W 2014 roku radni podjęli uchwałę w sprawie „Programu Ograniczenia Niskiej Emisji dla miasta Wałbrzycha”. Miejscy urzędnicy zgromadzili wiele danych, przeprowadzili konsultacje z mieszkańcami i powstał obszerny dokument dotyczący tego programu.
Udowodniono, że wiele zanieczyszczeń w Wałbrzychu pochodzi z pieców ogrzewanych węglem lub odpadami. Około 2-2,5 tysięcy budynków w Wałbrzychu kwalifikuje się do modernizacji i wymiany źródeł ciepła. Najbardziej realny wariant zakładał, że te zmiany miałyby nastąpić w naszym mieście do 2020 roku.
Rankingi, które są podawane co jakiś czas, nie klasyfikują Wałbrzycha w czołówce.
– Uczestniczyłem w debacie "Dolny Śląsk bez smogu" i okazuje się, że w naszym mieście ten problem jest marginalny - tłumaczy Roman Szełemej. - Poniżej 30 dni w roku są u nas przekraczane normy, ale w porównaniu do Wrocławia czy choćby Nowej Rudy, to bardzo niewiele. Podejmujemy wiele działań, jak wymiana pieców, czy działania w ramach "Zielony Wałbrzych 2020" i to przynosi efekty.

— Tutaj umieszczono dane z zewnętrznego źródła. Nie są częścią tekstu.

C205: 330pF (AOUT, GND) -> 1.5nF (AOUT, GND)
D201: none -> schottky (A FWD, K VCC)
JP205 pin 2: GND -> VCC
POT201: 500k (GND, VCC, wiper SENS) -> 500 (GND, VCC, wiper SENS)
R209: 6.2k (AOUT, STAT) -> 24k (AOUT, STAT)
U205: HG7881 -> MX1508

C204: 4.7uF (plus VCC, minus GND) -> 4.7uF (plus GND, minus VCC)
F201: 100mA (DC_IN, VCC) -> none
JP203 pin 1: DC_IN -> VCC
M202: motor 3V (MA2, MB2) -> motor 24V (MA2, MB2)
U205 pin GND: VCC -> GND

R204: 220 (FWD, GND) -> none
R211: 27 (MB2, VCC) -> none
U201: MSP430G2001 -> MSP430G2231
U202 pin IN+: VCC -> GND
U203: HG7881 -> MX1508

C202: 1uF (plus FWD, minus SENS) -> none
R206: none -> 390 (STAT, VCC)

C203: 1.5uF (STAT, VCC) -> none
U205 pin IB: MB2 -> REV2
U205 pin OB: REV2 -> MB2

Jerzy Ignaszak, wiceprezes Zarządu Wojewódzkiego Funduszu Ochrony Środowiska i Gospodarki Wodnej we Wrocławiu, określa stan czystości powietrza w naszym mieście jako dobry.
- Musimy pamiętać, że ważna jest dobra jakość paliw, które spalamy w naszych domach, bo to powoduje, że smogu nie ma. Smog pojawia się w zimie i w sytuacjach, kiedy do palenia wykorzystywane są gorszego rodzaju paliwa. Ważne jest również docieplanie budynków – mówi Jerzy Ignaszak.
Prezydent Szełemej wymienia kroki, jakie podjęto, by czystość powietrza w mieście poprawić w znacznym stopniu – montaż instalacji odpylających, czy wymiana kotłów z węglowych na gazowe w wielu miejskich instytucjach, to tylko przykłady.
- Od lat trwa ciężka praca nad poprawą jakości powietrza w Wałbrzychu i ta praca przynosi efekty – mówi Roman Szełemej. - Wpływ na taki stan rzeczy miało nie tylko zamknięcie kopalń, ale również wymiana wielu kotłowni w setkach budynków.
Warto też pamiętać, że w ostatnich latach w naszym mieście zasadzono ponad 1700 drzew i to zadanie będzie nadal kontynuowane. Chodzi o to, by zieleni w mieście było jeszcze więcej niż dotychczas. W tym roku w planach są kolejne nasadzenia (blisko 600 drzew) i obejmą one tereny przyszkolne, al. Podwale, ale również dzielnicę Nowe Miasto..
- W tym roku akcja Czysty Wałbrzych zmieni nazwę na Czysty Zielony Wałbrzych – zapowiada prezydent Szełemej.